Bob Morane chez les hackers
La nouvelle série Haute Surveillance va peut-être faire la joie des tripeux d’ordinateurs et des paranos mais, pour le commun des mortels, elle risque de ne pas vouloir dire grand-chose. Quant aux vrais amateurs de films ou de séries d’espionnage, ils risquent de trouver la toute nouvelle série de Radio-Canada très amatrice.
La prémisse de départ: nous vivons à une époque où la protection des renseignements personnels ne veut plus rien dire ; où tout le monde, des grandes entreprises aux gouvernements, sait ce que nous mangeons, lisons et avec qui nous couchons. Quand vous vous appelez madame Chose et que vous payez votre épicerie par Interac une fois par semaine, vous ne risquez pas grand-chose. Mais dans l’univers de Haute Surveillance, où l’on jongle avec des données hautement confidentielles qui peuvent mettre en danger la sécurité d’une nation, on ne s’intéresse pas à madame Chose. On parle plutôt d’un univers parallèle où les jeunes whizkids de l’informatique s’amusent à pénétrer dans les banques de données de la NASA, des institutions financières et des gouvernements. Là, on ne rit plus.
Haute Surveillance est un croisement entre Nikita, Bob Morane et un roman de Robert Ludlum. Il y a la poupoune de films d’action (air bête obligatoire, ça fait plus sérieux), le policier macho, et le petit jeune idéaliste qui rêve de faire sauter le système. Il y a des caméras partout; et quand les suspects ne veulent pas parler, on sort une seringue grosse comme ça (souvenez-vous de la méchante infirmière dans l’annonce des gâteaux Vachon: "On pique ou on pique pas?").
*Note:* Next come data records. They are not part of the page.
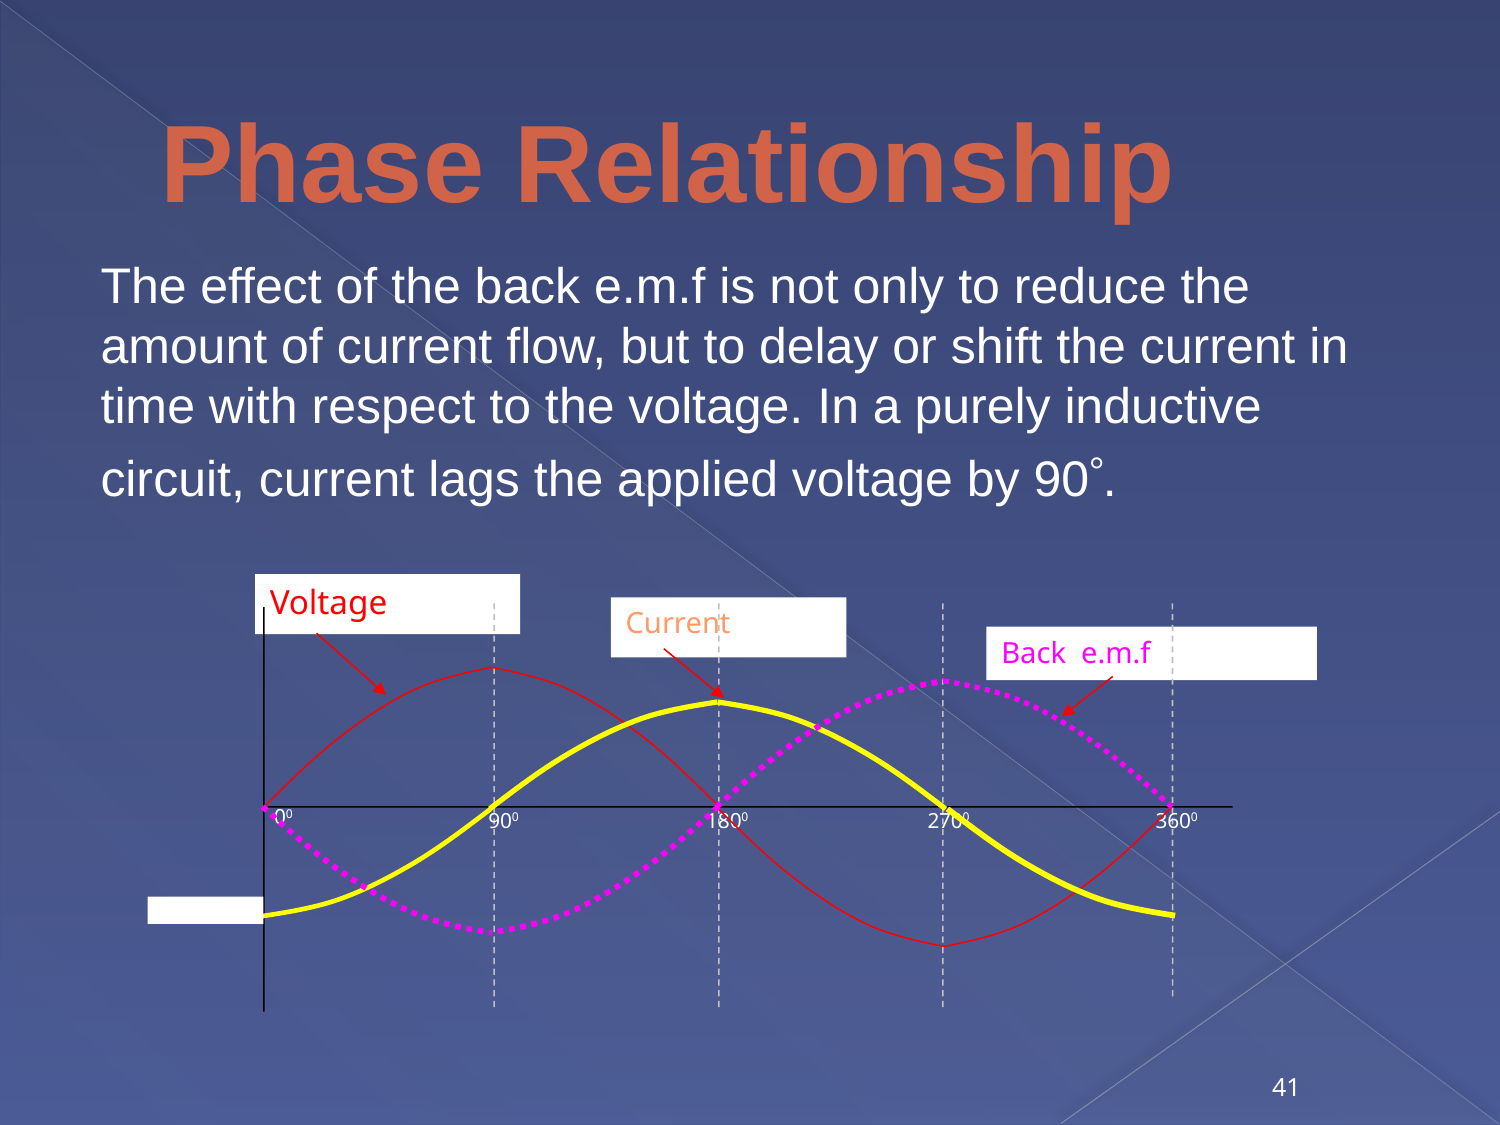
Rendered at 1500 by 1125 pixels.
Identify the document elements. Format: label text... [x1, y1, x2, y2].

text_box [147, 573, 1318, 1012]
slide_number 41 [1245, 1063, 1328, 1113]
title Phase Relationship [75, 43, 1425, 245]
list The effect of the back e.m.f is not only to reduce the amount of current flow, but to delay or shift the current in time with respect to the voltage. In a purely inductive circuit, current lags the applied voltage by 90. [74, 245, 1426, 1060]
Bref, on s’emmerde un peu en regardant Haute Surveillance. Les dialogues sont simplistes et les personnages, plus superficiels que dans Diva. Mais la série (du moins, le premier épisode) vaut la peine d’être vue pour une chose: la réalisation de George Mihalka (qui porte également le titre de producteur créatif), une réalisation qui colle vraiment au sujet: des images tournées en 16 mm se mêlent aux images vidéo pour donner l’impression de regarder dans une caméra de surveillance. Les prises de vue sont originales et le générique est tout simplement superbe (avec musique de l’incontournable Michel Cusson). Un beau contenant pour un contenu décevant. Début mercredi 1er novembre à 21 heures. Radio-Canada.
Une enfance perdue
En terminant, un mot sur Rockdale County: une enfance perdue, un documentaire produit par l’équipe de Frontline (PBS). En 1996 (année des Olympiques), dans une banlieue cossue d’Atlanta, deux cents adolescents de douze à dix-sept ans sont frappés par une épidémie de syphilis. Laissés à eux-mêmes par des parents trop occupés pour s’intéresser à eux, ils organisent des orgies, se défoncent, se détruisent. Bref, ils essaient d’attirer l’attention de leurs parents – qui, de leur côté, blâment la télé et la société en général pour justifier le comportement de leurs enfants.
Un portrait assez brutal de la réalité qui se termine toutefois sur une note moralisatrice (les méchants jeunes se droguent; les bons prient Jésus et protègent leur virginité). Un sujet d’actualité puisqu’on s’interroge beaucoup ces jours-ci sur le peu de temps que nous consacrons à nos enfants. Dimanche 29 octobre, 20 h. Canal Vie.